- _Your instructions_: Among the records, find the lines that hold the string "unidospodemos" and return them.
---------------
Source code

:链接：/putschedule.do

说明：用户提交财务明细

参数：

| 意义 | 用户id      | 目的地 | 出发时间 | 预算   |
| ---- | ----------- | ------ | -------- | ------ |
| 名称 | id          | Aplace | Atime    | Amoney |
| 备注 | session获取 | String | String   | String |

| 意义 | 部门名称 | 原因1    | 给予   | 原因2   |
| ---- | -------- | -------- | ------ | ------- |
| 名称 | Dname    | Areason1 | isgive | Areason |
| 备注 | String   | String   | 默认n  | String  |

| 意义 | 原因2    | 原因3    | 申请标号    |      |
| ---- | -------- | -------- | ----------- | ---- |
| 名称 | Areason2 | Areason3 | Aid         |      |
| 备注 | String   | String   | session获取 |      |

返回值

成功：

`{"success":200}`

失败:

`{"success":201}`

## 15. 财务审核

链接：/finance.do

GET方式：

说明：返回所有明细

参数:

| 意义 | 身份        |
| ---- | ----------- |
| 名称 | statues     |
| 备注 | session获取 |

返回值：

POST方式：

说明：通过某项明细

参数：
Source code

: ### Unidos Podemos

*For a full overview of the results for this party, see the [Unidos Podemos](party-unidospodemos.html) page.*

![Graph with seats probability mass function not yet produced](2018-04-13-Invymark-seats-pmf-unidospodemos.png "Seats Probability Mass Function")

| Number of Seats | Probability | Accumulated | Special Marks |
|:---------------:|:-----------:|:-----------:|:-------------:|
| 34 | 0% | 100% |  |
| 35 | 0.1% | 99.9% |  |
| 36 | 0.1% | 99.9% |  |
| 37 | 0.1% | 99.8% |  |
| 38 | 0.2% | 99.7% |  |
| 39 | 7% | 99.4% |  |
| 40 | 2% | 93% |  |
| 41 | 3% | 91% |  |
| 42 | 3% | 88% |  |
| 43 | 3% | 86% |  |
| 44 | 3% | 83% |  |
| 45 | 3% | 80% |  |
---------------
- _Your response_:
*For a full overview of the results for this party, see the [Unidos Podemos](party-unidospodemos.html) page.*
![Graph with seats probability mass function not yet produced](2018-04-13-Invymark-seats-pmf-unidospodemos.png "Seats Probability Mass Function")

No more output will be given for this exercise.